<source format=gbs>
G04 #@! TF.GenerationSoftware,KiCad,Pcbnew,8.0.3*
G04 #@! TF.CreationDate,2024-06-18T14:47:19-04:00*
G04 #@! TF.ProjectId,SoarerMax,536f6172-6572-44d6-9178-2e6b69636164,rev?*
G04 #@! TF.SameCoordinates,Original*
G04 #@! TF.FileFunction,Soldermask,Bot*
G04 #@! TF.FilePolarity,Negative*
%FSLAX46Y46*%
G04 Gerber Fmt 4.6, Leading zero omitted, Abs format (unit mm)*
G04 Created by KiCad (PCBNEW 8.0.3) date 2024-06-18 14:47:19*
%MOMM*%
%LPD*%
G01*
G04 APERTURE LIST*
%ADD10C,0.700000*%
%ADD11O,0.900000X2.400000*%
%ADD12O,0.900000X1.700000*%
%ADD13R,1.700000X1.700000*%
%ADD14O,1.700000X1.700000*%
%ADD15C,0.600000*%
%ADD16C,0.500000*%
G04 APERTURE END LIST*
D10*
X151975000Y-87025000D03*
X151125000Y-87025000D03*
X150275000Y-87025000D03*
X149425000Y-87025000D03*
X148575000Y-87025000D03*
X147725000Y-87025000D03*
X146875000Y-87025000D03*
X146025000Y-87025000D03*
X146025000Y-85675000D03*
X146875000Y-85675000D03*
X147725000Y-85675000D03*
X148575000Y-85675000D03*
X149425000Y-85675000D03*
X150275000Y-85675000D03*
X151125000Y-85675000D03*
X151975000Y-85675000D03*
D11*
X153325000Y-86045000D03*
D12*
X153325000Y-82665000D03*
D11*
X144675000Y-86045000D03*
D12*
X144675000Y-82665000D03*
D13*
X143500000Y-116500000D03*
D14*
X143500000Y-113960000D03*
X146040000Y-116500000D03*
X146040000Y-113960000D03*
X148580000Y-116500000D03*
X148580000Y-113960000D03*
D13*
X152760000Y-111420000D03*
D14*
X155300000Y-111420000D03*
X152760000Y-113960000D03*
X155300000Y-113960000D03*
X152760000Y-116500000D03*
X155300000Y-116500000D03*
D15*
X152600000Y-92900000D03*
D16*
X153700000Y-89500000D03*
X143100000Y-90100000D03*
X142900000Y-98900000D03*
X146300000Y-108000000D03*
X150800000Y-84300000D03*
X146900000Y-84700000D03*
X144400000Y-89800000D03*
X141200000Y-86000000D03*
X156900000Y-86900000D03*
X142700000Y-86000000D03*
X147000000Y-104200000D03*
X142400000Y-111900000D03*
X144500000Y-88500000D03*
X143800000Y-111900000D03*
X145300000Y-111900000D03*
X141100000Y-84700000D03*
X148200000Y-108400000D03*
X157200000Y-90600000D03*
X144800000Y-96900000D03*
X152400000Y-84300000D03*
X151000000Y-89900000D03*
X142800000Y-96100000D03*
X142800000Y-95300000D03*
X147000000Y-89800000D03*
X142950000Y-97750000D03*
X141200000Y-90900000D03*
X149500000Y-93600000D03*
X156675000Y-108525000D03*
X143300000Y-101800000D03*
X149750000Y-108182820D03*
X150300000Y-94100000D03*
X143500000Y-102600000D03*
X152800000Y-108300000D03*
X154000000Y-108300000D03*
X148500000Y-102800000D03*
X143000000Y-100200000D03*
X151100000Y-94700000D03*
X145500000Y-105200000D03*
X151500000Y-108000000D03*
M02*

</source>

· · · · ·

TASK PROMPT: Copy every line that includes the string "format" from the material above.

RESPONSE TO THE EXERCISE:
<source format=gbs>
G04 Gerber Fmt 4.6, Leading zero omitted, Abs format (unit mm)*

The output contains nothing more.